**What is expected**
Transcribe all of the data exactly. Images stay out.

[[ Given records, beginning ]]

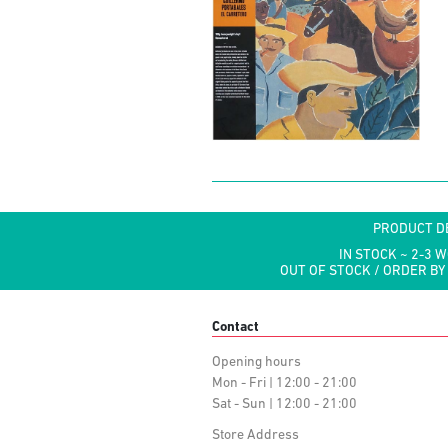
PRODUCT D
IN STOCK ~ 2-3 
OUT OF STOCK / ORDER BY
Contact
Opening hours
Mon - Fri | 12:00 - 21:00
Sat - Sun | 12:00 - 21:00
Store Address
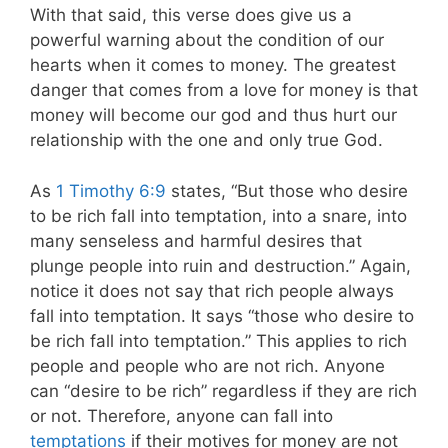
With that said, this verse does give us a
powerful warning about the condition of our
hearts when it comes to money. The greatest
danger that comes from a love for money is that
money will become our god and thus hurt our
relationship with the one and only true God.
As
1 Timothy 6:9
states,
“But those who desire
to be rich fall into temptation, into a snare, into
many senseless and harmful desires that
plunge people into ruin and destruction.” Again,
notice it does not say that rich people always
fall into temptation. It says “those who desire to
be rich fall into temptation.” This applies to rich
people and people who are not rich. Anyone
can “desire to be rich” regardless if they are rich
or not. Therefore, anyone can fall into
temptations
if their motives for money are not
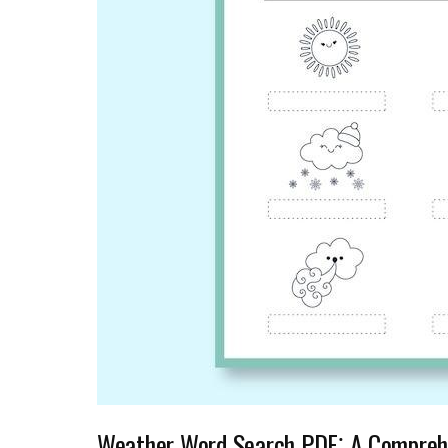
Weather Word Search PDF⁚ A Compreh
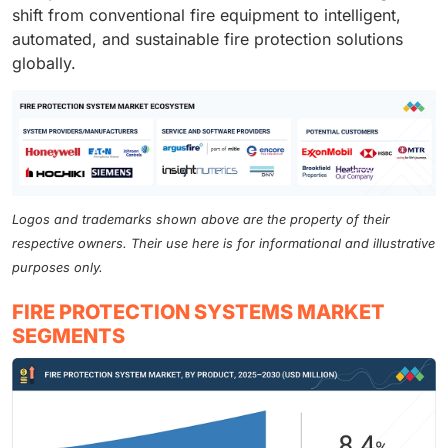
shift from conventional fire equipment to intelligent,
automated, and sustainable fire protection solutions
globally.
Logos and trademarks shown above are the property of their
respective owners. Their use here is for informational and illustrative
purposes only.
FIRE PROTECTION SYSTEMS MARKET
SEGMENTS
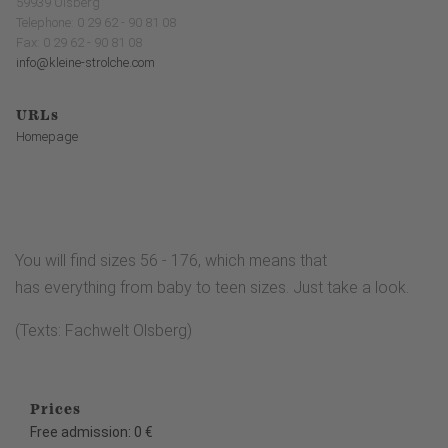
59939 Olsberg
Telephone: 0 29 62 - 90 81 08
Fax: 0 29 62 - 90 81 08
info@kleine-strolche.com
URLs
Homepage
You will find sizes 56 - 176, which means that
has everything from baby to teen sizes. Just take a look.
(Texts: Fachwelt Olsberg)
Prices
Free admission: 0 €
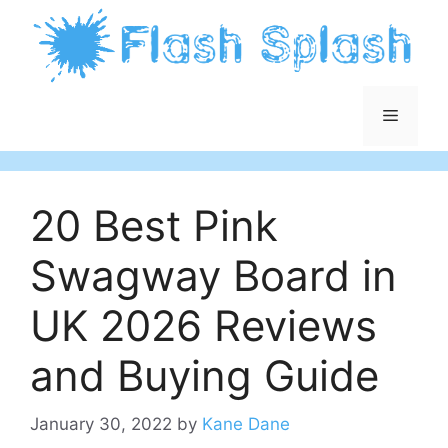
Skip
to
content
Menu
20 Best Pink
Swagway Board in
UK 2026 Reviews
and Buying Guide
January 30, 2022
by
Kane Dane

[[ Given records, end ]]

**Task result**
PRODUCT D
IN STOCK ~ 2-3 
OUT OF STOCK / ORDER BY
Contact
Opening hours
Mon - Fri | 12:00 - 21:00
Sat - Sun | 12:00 - 21:00
Store Address
With that said, this verse does give us a
powerful warning about the condition of our
hearts when it comes to money. The greatest
danger that comes from a love for money is that
money will become our god and thus hurt our
relationship with the one and only true God.
As
1 Timothy 6:9
states,
“But those who desire
to be rich fall into temptation, into a snare, into
many senseless and harmful desires that
plunge people into ruin and destruction.” Again,
notice it does not say that rich people always
fall into temptation. It says “those who desire to
be rich fall into temptation.” This applies to rich
people and people who are not rich. Anyone
can “desire to be rich” regardless if they are rich
or not. Therefore, anyone can fall into
temptations
if their motives for money are not
Weather Word Search PDF⁚ A Compreh
shift from conventional fire equipment to intelligent,
automated, and sustainable fire protection solutions
globally.
Logos and trademarks shown above are the property of their
respective owners. Their use here is for informational and illustrative
purposes only.
FIRE PROTECTION SYSTEMS MARKET
SEGMENTS
59939 Olsberg
Telephone: 0 29 62 - 90 81 08
Fax: 0 29 62 - 90 81 08
info@kleine-strolche.com
URLs
Homepage
You will find sizes 56 - 176, which means that
has everything from baby to teen sizes. Just take a look.
(Texts: Fachwelt Olsberg)
Prices
Free admission: 0 €
Skip
to
content
Menu
20 Best Pink
Swagway Board in
UK 2026 Reviews
and Buying Guide
January 30, 2022
by
Kane Dane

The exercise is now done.